Events in India last week once again laid bare an uncomfortable but undeniable truth: whatever remained of the country’s once-celebrated secular ethos has now been subsumed entirely by a majoritarian, exclusionary politics. From Indian Illegally Occupied Jammu and Kashmir (IIOJK) to the heartland of Uttar Pradesh, the arc of policy and political symbolism under Narendra Modi’s India has swung so decisively to the right that it now poses an existential threat to minorities – especially Muslims – both in the occupied territory and within India itself. The latest findings by United Nations Special Procedures experts on IIOJK have reaffirmed what Pakistan, Kashmiri human rights defenders and independent observers have been warning for years: India is running the occupied territory like a settler-colonial police state. The UN experts have highlighted the arbitrary arrest and detention of nearly 2,800 individuals – including journalists, students and rights activists – and the continued use of draconian laws such as the Public Safety Act and the Unlawful Activities (Prevention) Act. These laws, much like Israel’s notorious legal arsenal in the occupied Palestinian territories, enable prolonged, unjustifiable detentions and function as instruments of collective punishment.

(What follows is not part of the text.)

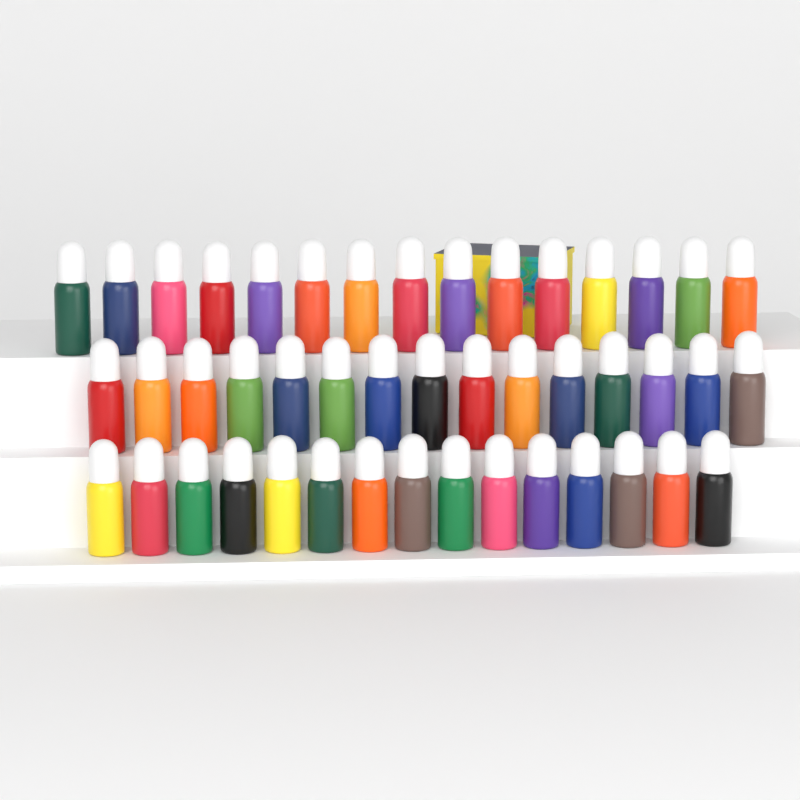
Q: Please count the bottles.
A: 45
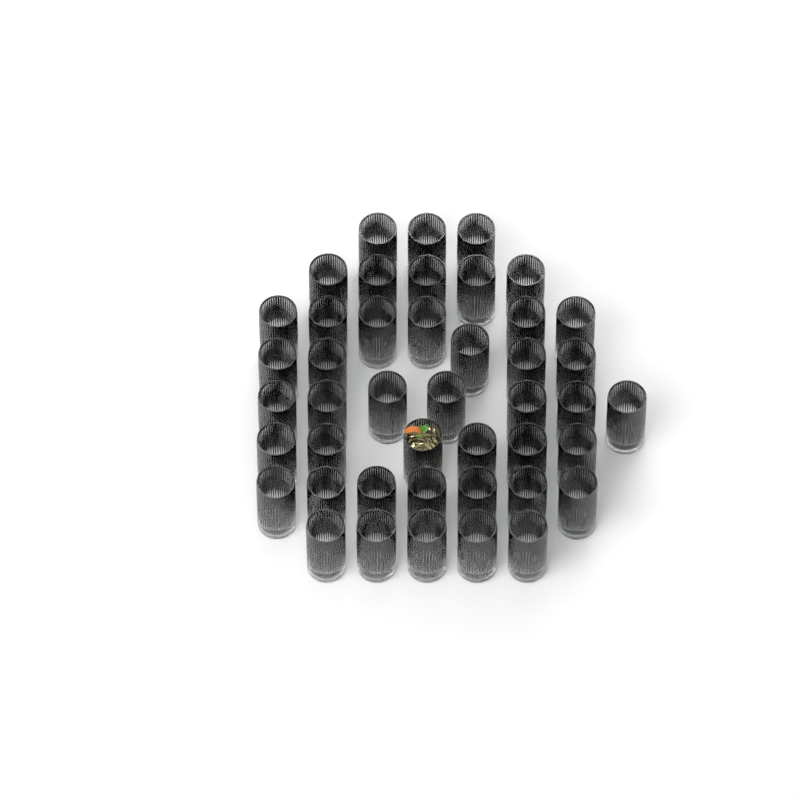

The pattern is chillingly familiar: communication blockades, punitive demolitions, custodial torture, denied legal access and an architecture of fear designed to keep an entire people subjugated. In IIOJK, as in Gaza or the West Bank, demographic engineering and the ruthless suppression of political expression have become central state strategies. India’s playbook in Kashmir borrows heavily from the Israeli model of occupation. But what should worry the international community just as much is how this machinery of repression has not remained confined to Occupied Kashmir. Over the past decade, Modi’s India has begun turning its tools of subjugation inward – targeting its own Muslim citizens.
Last week’s flag-hoisting ceremony at the so-called Ram Temple in Ayodhya – built on the ruins of the centuries-old Babri Masjid demolished by extremist mobs in 1992 – is a symbol of that very trajectory. Prime Minister Modi’s presence and the spectacle built around the ceremony were a political proclamation. The Indian state’s complicity in all this is indisputable. Those responsible for demolishing Babri Masjid were acquitted. Courts approved the construction of the temple. And today, the country’s top leadership has proudly sanctified the result. Given this deeply troubling picture, Pakistan has rightly called for the international community to take notice. The UN and relevant international bodies must take the evidence of systematic discrimination and the erosion of minority rights seriously. Pakistan has reiterated its commitment to a peaceful and just resolution of the Kashmir issue in line with UN Security Council resolutions and the aspirations of the Kashmiri people. That commitment must remain steadfast. The Kashmiri struggle for dignity and self-determination will continue, even as India tries to bury it under repression and demographic manipulation. But no amount of temple inaugurations or saffron pageantry can disguise the reality: the world’s largest democracy is fast becoming an illiberal state where minorities live under constant threat.